Who, Me?

The Global Food Security Summit is drawing to a close in Rome today and is expected to issue a compromise statement:

The merits of increasing biofuel production in the middle of a crisis over skyrocketing food prices was being hotly debated at a United Nations summit, but the top U.S. delegate said Wednesday that consensus on the issue was possible.

U.S. Agriculture Secretary Ed Schafer said on the second day of the three-day gathering of world leaders, U.N. food agencies, development banks and business representatives that progress was being made on determining the role of biofuels in food price hikes.

“It looks as though consensus on this important issue is in reach,” Schafer said in a statement.

He told reporters that he thought some “acceptable” language, apparently a compromise, on biofuels would be in the final summit document on Thursday.

There are compromises and there are compromises. A compromise in which the different parties each agree to surrender something they want to achieve a commonly-desired goal is one thing. A compromise in which each party returns home in the confidence that what they’ve been doing all along is right and with the intention of going right on doing it isn’t a compromise at all. It’s a cop-out.

I’ve heard some of the statements coming out of the summit. They’ve mostly been scatter-shot complaints blaming whatever food crisis exists on everything from biofuels production to obesity in rich countries to export restrictions. As an example here’s the communique from the UN Secretary-General and the Italian Prime Minister:

The United Nations Secretary-General Ban Ki-moon and H.E. Prime Minister Berlusconi of Italy co-hosted a high-level working dinner with Heads of State, Heads of Government and ministers on 3 June on the occasion of the High-Level Conference on World Food Security from 3 to 5 June 2008 in Rome. The dinner saw the participation of more than 44 Governments representing donor countries, food-producing countries, and those affected by the current food crisis. In addition, eight heads of international organizations participated in the event. Discussions focused on some of the most pressing policy issues related to the current world food security crisis and its underlying causes, namely agricultural productivity, biofuels, and trade restrictions, the three themes of the high-level dinner.

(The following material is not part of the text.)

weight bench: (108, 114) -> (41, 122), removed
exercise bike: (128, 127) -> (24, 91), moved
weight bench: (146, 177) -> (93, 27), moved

The Secretary-General stressed the need for a collective and concerted effort of all concerned. He noted that all agree on the most important issues: the common challenge; the need to focus on the poorest; and the insufficiency of food production. He pointed out that the High-Level Task Force has presented recommendations that represent the collective thinking of the United Nations, the World Bank, the International Monetary Fund and the World Trade Organization. He invited participants to discuss the themes of the high-level dinner: emergency needs; agricultural production; biofuels; and trade restrictions.

I wonder if the irony of a dinner in the interests of aiding the hungry is lost on them.

The problem with the formulation is that it places these three factors on an equal footing. Is that correct? Or it is just politically correct?

I’m completely in favor of the U. S. and the EU eliminating crop subsidies. And I’m in favor of eliminating subsidies here for ethanol production. But the notion that U. S. ethanol production is equivalent to bad trade policy or other bad government policies that somehow seem to have escaped the notice of the summit’s attendees as a cause of a food crisis is poppycock. Show me the numbers and, as you do so, remember one word: substitutability. Corn isn’t a substitute for rice. Yellow corn (the kind used to make ethanol) isn’t even a substitute for white corn (the kind used for making tortillas).

There are a host of other factors that need to be considered, too. What about Chinese agricultural subsidies? And what about the subsidies that many of the countries at greatest risk for hunger place on gasoline, which insulates its citizens from price fluctuations in oil and subsidizes wasteful practices?

I don’t want to be coddled, mollified, or made to feel better. If what I’m doing is a problem I want to know about it. I think we owe the rest of the world the same courtesy.